Costeff syndrome Costeff syndrome is a condition characterized by vision loss, movement problems, and intellectual disability. People with Costeff syndrome have degeneration (atrophy) of the optic nerves, which carry information from the eyes to the brain. This optic nerve atrophy often begins in infancy or early childhood and results in vision loss that worsens over time. Some affected individuals have rapid and involuntary eye movements (nystagmus) or eyes that do not look in the same direction (strabismus).Movement problems in people with Costeff syndrome develop in late childhood and include muscle stiffness (spasticity), impaired muscle coordination (ataxia), and involuntary jerking movements (choreiform movements).

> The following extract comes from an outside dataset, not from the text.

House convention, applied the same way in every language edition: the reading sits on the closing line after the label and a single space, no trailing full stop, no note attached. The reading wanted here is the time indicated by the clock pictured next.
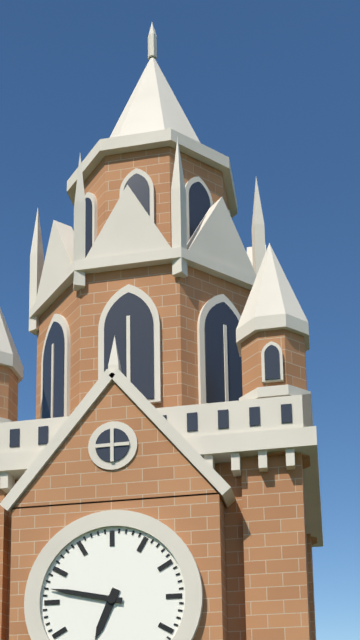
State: 6:47
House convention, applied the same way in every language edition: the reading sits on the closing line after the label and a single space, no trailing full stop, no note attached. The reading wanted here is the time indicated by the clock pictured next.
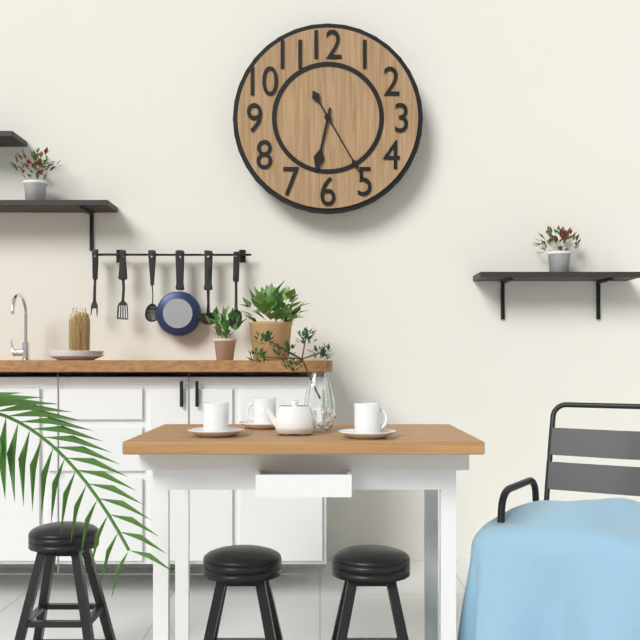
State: 6:25
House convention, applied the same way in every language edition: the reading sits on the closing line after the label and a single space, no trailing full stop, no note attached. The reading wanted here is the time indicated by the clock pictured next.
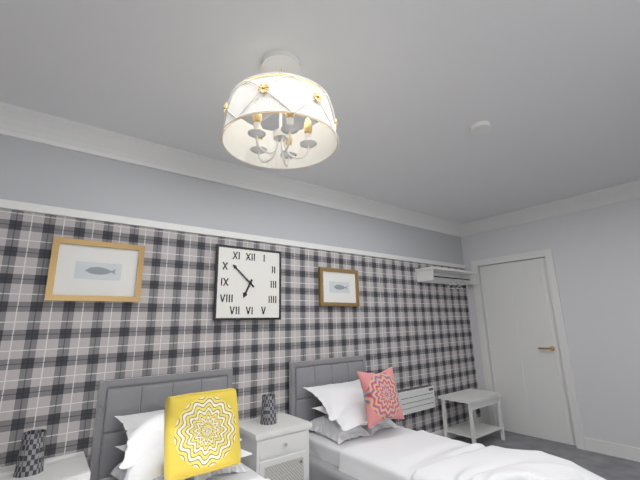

As a result of these movement difficulties, individuals with Costeff syndrome may require wheelchair assistance.While some people with Costeff syndrome have intellectual disability that ranges from mild to moderate, many people with this condition have normal intelligence.Costeff syndrome is associated with increased levels of a substance called 3-methylglutaconic acid in the urine. The amount of the acid does not appear to influence the signs and symptoms of the condition. Costeff syndrome is one of a group of metabolic disorders that can be diagnosed by the presence of increased levels of 3-methylglutaconic acid in urine (3-methylglutaconic aciduria). People with Costeff syndrome also have high urine levels of another acid called 3-methylglutaric acid.